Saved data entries
## begin

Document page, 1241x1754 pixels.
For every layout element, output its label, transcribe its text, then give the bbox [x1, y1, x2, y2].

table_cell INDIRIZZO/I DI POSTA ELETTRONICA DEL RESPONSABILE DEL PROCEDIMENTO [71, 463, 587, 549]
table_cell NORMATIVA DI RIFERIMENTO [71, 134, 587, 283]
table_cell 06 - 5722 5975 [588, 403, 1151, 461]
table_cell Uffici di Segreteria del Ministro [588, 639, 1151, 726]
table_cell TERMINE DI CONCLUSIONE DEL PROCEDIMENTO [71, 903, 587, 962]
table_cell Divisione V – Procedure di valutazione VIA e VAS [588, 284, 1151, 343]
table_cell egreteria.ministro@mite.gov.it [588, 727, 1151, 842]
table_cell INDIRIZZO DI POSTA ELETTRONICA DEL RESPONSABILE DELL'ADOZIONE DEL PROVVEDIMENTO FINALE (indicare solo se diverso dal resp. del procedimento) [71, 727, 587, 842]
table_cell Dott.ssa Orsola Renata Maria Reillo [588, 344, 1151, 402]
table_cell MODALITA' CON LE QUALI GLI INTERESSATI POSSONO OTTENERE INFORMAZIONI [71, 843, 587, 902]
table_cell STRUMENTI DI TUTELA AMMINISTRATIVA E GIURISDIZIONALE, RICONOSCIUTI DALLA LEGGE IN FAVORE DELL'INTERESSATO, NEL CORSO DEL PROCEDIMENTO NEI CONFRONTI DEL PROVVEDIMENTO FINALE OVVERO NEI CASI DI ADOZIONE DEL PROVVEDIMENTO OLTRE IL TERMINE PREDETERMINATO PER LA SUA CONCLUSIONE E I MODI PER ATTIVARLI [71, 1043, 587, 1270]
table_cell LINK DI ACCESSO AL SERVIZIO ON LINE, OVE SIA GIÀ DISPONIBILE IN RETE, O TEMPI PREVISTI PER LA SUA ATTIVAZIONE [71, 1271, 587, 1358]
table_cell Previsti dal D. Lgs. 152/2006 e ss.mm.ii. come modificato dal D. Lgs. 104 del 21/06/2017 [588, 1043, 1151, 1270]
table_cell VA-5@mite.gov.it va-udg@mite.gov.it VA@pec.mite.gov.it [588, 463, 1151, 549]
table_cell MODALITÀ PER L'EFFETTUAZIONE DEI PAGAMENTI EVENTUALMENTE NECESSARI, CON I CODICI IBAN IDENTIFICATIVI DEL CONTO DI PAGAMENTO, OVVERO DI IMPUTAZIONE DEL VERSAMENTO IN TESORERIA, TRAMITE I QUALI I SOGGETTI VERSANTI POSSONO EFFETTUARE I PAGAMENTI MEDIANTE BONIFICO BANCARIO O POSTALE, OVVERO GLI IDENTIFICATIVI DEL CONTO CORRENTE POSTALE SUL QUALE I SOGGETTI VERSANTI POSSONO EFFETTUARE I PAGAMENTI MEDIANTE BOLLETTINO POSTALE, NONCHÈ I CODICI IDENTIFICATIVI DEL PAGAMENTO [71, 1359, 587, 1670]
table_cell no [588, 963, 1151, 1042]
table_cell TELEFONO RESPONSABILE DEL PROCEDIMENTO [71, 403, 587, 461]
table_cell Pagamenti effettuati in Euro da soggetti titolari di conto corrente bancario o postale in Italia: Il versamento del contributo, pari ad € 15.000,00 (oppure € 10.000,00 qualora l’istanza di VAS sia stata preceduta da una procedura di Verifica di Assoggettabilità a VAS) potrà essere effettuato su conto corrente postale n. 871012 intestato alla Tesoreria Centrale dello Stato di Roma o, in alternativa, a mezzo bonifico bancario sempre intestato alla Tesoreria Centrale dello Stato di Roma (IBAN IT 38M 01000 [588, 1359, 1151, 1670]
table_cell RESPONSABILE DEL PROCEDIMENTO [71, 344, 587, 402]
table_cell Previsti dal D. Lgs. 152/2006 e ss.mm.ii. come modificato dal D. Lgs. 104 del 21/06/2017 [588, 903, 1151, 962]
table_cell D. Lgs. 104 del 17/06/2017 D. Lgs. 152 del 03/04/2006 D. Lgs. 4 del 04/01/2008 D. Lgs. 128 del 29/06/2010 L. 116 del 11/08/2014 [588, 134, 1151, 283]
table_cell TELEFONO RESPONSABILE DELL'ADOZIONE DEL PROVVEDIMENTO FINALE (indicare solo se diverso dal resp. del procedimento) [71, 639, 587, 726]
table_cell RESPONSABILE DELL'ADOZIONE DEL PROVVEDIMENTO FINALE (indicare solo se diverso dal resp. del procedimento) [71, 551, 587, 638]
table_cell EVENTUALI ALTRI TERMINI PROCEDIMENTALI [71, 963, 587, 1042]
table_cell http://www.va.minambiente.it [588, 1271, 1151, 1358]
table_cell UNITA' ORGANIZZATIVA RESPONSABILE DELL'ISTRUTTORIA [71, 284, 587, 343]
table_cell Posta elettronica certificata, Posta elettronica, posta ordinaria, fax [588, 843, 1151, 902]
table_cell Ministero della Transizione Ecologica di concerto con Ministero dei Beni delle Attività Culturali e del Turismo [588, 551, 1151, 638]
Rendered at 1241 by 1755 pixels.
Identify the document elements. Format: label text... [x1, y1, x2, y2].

## end

Convert every line of the records above into a Markdown table with the columns "Row" and "Line," numbering each row and omitting blank lines.

| Row | Line |
|---|---|
| 1 | Document page, 1241x1754 pixels. |
| 2 | For every layout element, output its label, transcribe its text, then give the bbox [x1, y1, x2, y2]. |
| 3 | table_cell INDIRIZZO/I DI POSTA ELETTRONICA DEL RESPONSABILE DEL PROCEDIMENTO [71, 463, 587, 549] |
| 4 | table_cell NORMATIVA DI RIFERIMENTO [71, 134, 587, 283] |
| 5 | table_cell 06 - 5722 5975 [588, 403, 1151, 461] |
| 6 | table_cell Uffici di Segreteria del Ministro [588, 639, 1151, 726] |
| 7 | table_cell TERMINE DI CONCLUSIONE DEL PROCEDIMENTO [71, 903, 587, 962] |
| 8 | table_cell Divisione V – Procedure di valutazione VIA e VAS [588, 284, 1151, 343] |
| 9 | table_cell egreteria.ministro@mite.gov.it [588, 727, 1151, 842] |
| 10 | table_cell INDIRIZZO DI POSTA ELETTRONICA DEL RESPONSABILE DELL'ADOZIONE DEL PROVVEDIMENTO FINALE (indicare solo se diverso dal resp. del procedimento) [71, 727, 587, 842] |
| 11 | table_cell Dott.ssa Orsola Renata Maria Reillo [588, 344, 1151, 402] |
| 12 | table_cell MODALITA' CON LE QUALI GLI INTERESSATI POSSONO OTTENERE INFORMAZIONI [71, 843, 587, 902] |
| 13 | table_cell STRUMENTI DI TUTELA AMMINISTRATIVA E GIURISDIZIONALE, RICONOSCIUTI DALLA LEGGE IN FAVORE DELL'INTERESSATO, NEL CORSO DEL PROCEDIMENTO NEI CONFRONTI DEL PROVVEDIMENTO FINALE OVVERO NEI CASI DI ADOZIONE DEL PROVVEDIMENTO OLTRE IL TERMINE PREDETERMINATO PER LA SUA CONCLUSIONE E I MODI PER ATTIVARLI [71, 1043, 587, 1270] |
| 14 | table_cell LINK DI ACCESSO AL SERVIZIO ON LINE, OVE SIA GIÀ DISPONIBILE IN RETE, O TEMPI PREVISTI PER LA SUA ATTIVAZIONE [71, 1271, 587, 1358] |
| 15 | table_cell Previsti dal D. Lgs. 152/2006 e ss.mm.ii. come modificato dal D. Lgs. 104 del 21/06/2017 [588, 1043, 1151, 1270] |
| 16 | table_cell VA-5@mite.gov.it va-udg@mite.gov.it VA@pec.mite.gov.it [588, 463, 1151, 549] |
| 17 | table_cell MODALITÀ PER L'EFFETTUAZIONE DEI PAGAMENTI EVENTUALMENTE NECESSARI, CON I CODICI IBAN IDENTIFICATIVI DEL CONTO DI PAGAMENTO, OVVERO DI IMPUTAZIONE DEL VERSAMENTO IN TESORERIA, TRAMITE I QUALI I SOGGETTI VERSANTI POSSONO EFFETTUARE I PAGAMENTI MEDIANTE BONIFICO BANCARIO O POSTALE, OVVERO GLI IDENTIFICATIVI DEL CONTO CORRENTE POSTALE SUL QUALE I SOGGETTI VERSANTI POSSONO EFFETTUARE I PAGAMENTI MEDIANTE BOLLETTINO POSTALE, NONCHÈ I CODICI IDENTIFICATIVI DEL PAGAMENTO [71, 1359, 587, 1670] |
| 18 | table_cell no [588, 963, 1151, 1042] |
| 19 | table_cell TELEFONO RESPONSABILE DEL PROCEDIMENTO [71, 403, 587, 461] |
| 20 | table_cell Pagamenti effettuati in Euro da soggetti titolari di conto corrente bancario o postale in Italia: Il versamento del contributo, pari ad € 15.000,00 (oppure € 10.000,00 qualora l’istanza di VAS sia stata preceduta da una procedura di Verifica di Assoggettabilità a VAS) potrà essere effettuato su conto corrente postale n. 871012 intestato alla Tesoreria Centrale dello Stato di Roma o, in alternativa, a mezzo bonifico bancario sempre intestato alla Tesoreria Centrale dello Stato di Roma (IBAN IT 38M 01000 [588, 1359, 1151, 1670] |
| 21 | table_cell RESPONSABILE DEL PROCEDIMENTO [71, 344, 587, 402] |
| 22 | table_cell Previsti dal D. Lgs. 152/2006 e ss.mm.ii. come modificato dal D. Lgs. 104 del 21/06/2017 [588, 903, 1151, 962] |
| 23 | table_cell D. Lgs. 104 del 17/06/2017 D. Lgs. 152 del 03/04/2006 D. Lgs. 4 del 04/01/2008 D. Lgs. 128 del 29/06/2010 L. 116 del 11/08/2014 [588, 134, 1151, 283] |
| 24 | table_cell TELEFONO RESPONSABILE DELL'ADOZIONE DEL PROVVEDIMENTO FINALE (indicare solo se diverso dal resp. del procedimento) [71, 639, 587, 726] |
| 25 | table_cell RESPONSABILE DELL'ADOZIONE DEL PROVVEDIMENTO FINALE (indicare solo se diverso dal resp. del procedimento) [71, 551, 587, 638] |
| 26 | table_cell EVENTUALI ALTRI TERMINI PROCEDIMENTALI [71, 963, 587, 1042] |
| 27 | table_cell http://www.va.minambiente.it [588, 1271, 1151, 1358] |
| 28 | table_cell UNITA' ORGANIZZATIVA RESPONSABILE DELL'ISTRUTTORIA [71, 284, 587, 343] |
| 29 | table_cell Posta elettronica certificata, Posta elettronica, posta ordinaria, fax [588, 843, 1151, 902] |
| 30 | table_cell Ministero della Transizione Ecologica di concerto con Ministero dei Beni delle Attività Culturali e del Turismo [588, 551, 1151, 638] |
| 31 | Rendered at 1241 by 1755 pixels. |
| 32 | Identify the document elements. Format: label text... [x1, y1, x2, y2]. |